With this explosion in the number of services each team uses, access management becomes a menace for the sysadmin. The sysadmin is required to ensure that each employee only has access to the services they are authorized to use. They also need to take care of credentials management to make sure that the employees are accessing the infrastructure securely. This is fairly easy to do in small organizations, but once the organization starts to grow, handling these tasks manually becomes very difficult to scale. This is where Single sign-on (SSO) comes into play.
What is single sign-on?
It is an access control management method that is used to provide login access to various services using a central credentials management server. All other services that are integrated in the central auth server can then be used only using a single authentication mechanism.
Benefits of single sign-on
The biggest advantage of SSO is the scalability it provides. Automated credentials management means that the sysadmin is no longer required to manually take care of all the employees’ access to the services they want. This in-turn reduces the human error factor as well.
Another important benefit is that 3rd party services can then be used only using an employee’s credentials assigned for use of internal systems. This prevents the storage of sensitive information in places that are out of the organization’s reach. Some 3rd party services may not provide the type of authentication system that an organization requires, such as using physical key cards. The use of a central authentication server places a layer of abstraction between the actual service and the user. This enables any form of authentication to be used for any 3rd party service, as long as that service supports integration with the central authentication system.
For example, the marketing and sales teams might require access to an email campaign automation service or a CRM via username/password based login, the software development team might require access to the software repository via SSH, or the legal department might require access to contracts management service via 2-factor authentication. The type of authentication required can vary widely and the sysadmin needs to account for that. Different teams have no business with the services that the other team is using. The sysadmin also needs to make sure that each team is only getting access to what they are supposed to use. SSO enables this by adding a limited scope of each employee’s internal account. This can also be used to limit the access of 3rd party services by the employees when they are out of the organization’s premises.
Single sign-on providers
In most organizations, SSO is setup using a directory service. A directory service is a kind of database system that holds the authentication and policy structure. Active Directory is an implementation provided by Microsoft, which is often used in Windows systems.

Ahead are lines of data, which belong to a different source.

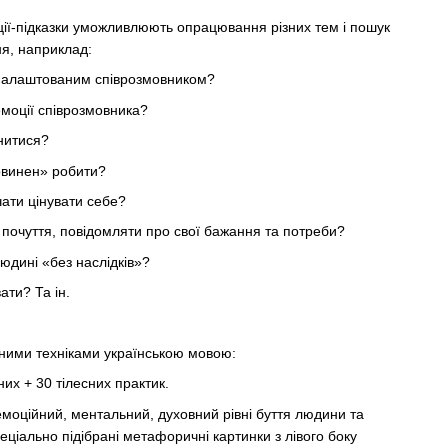
ації-підказки уможливлюють опрацювання різних тем і пошук
ня, наприклад:
о налаштованим співрозмовником?
емоції співрозмовника?
инитися?
повинен» робити?
чати цінувати себе?
й почуття, повідомляти про свої бажання та потреби?
людині «без наслідків»?
ати? Та ін.
чними техніками українською мовою:
их + 30 тілесних практик.
моційний, ментальний, духовний рівні буття людини та
еціально підібрані метафоричні картинки з лівого боку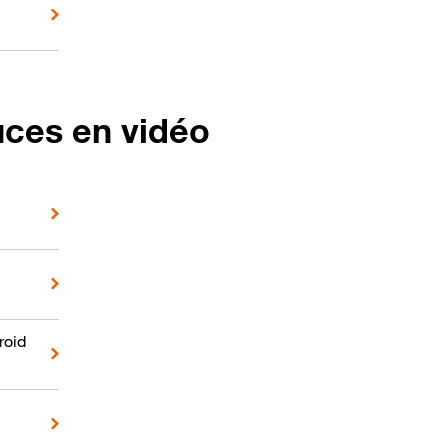
uces en vidéo
roid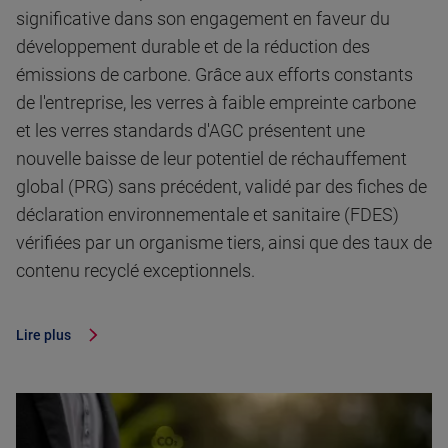
significative dans son engagement en faveur du
développement durable et de la réduction des
émissions de carbone. Grâce aux efforts constants
de l'entreprise, les verres à faible empreinte carbone
et les verres standards d'AGC présentent une
nouvelle baisse de leur potentiel de réchauffement
global (PRG) sans précédent, validé par des fiches de
déclaration environnementale et sanitaire (FDES)
vérifiées par un organisme tiers, ainsi que des taux de
contenu recyclé exceptionnels.
Lire plus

Lightweight Directory Access Protocol (LDAP) protocol is the most common way of setting up access to the directory service. This is a standardized and vendor neutral protocol. An LDAP server holds entries for all the employees and various attributes and can be set on those entries that define its access scope. Whenever an employee wants to login to any service, they provide their internal credentials, and the service makes a trip to the LDAP server to get attributes for their entry. If they have the required attributes to access the service, they go through the authentication. It is worth noting that LDAP is a plain-text protocol and should only be used with SSL. This means using LDAPS instead.

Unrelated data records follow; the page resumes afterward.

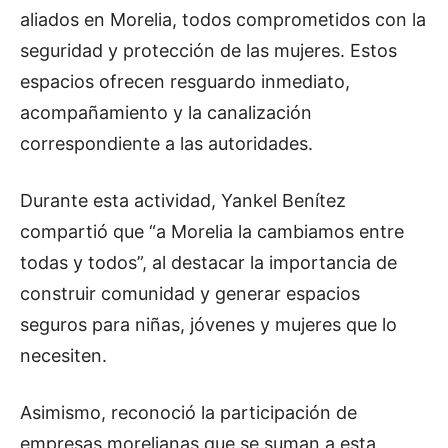
aliados en Morelia, todos comprometidos con la
seguridad y protección de las mujeres. Estos
espacios ofrecen resguardo inmediato,
acompañamiento y la canalización
correspondiente a las autoridades.
Durante esta actividad, Yankel Benítez
compartió que “a Morelia la cambiamos entre
todas y todos”, al destacar la importancia de
construir comunidad y generar espacios
seguros para niñas, jóvenes y mujeres que lo
necesiten.
Asimismo, reconoció la participación de
empresas morelianas que se suman a esta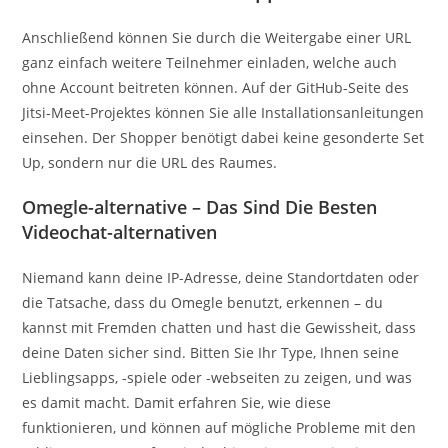
Anschließend können Sie durch die Weitergabe einer URL
ganz einfach weitere Teilnehmer einladen, welche auch
ohne Account beitreten können. Auf der GitHub-Seite des
Jitsi-Meet-Projektes können Sie alle Installationsanleitungen
einsehen. Der Shopper benötigt dabei keine gesonderte Set
Up, sondern nur die URL des Raumes.
Omegle-alternative – Das Sind Die Besten
Videochat-alternativen
Niemand kann deine IP-Adresse, deine Standortdaten oder
die Tatsache, dass du Omegle benutzt, erkennen – du
kannst mit Fremden chatten und hast die Gewissheit, dass
deine Daten sicher sind. Bitten Sie Ihr Type, Ihnen seine
Lieblingsapps, -spiele oder -webseiten zu zeigen, und was
es damit macht. Damit erfahren Sie, wie diese
funktionieren, und können auf mögliche Probleme mit den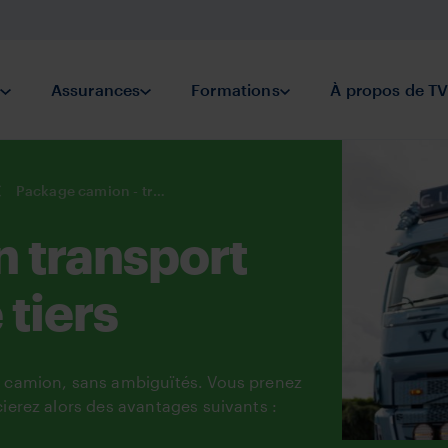
éparé
n
Submenu Prévention
Assurances
Submenu Assurances
Formations
Submenu Formations
À propos de T
Package camion - transport pour compte de tiers
 transport
tiers
 camion, sans ambiguïtés. Vous prenez
ierez alors des avantages suivants :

Another common method used is Kerberos. In contrast to LDAP, this system only requires one time login and provides an access token that is used to automatically login to all other services. SAML is often used for applications that are web-based.
Organizations these days sometimes also use OAuth services provided by 3rd party services. The “Sign-in with Google/Facebook/Twitter” is an example of such a system. The downside is that dependence on these services takes the control out of the hands of the organization. Some of these services might also be blocked in some environments, and this dependence may cause a problem with that.
Deciding which mechanism to use depends entirely upon the organization’s requirements. For small organizations, SSO might be overkill, but medium to large ones should not ignore the benefits that come with it. Deciding which type of SSO should be used and with what kind of authentication mechanism can only done after in-depth investigation.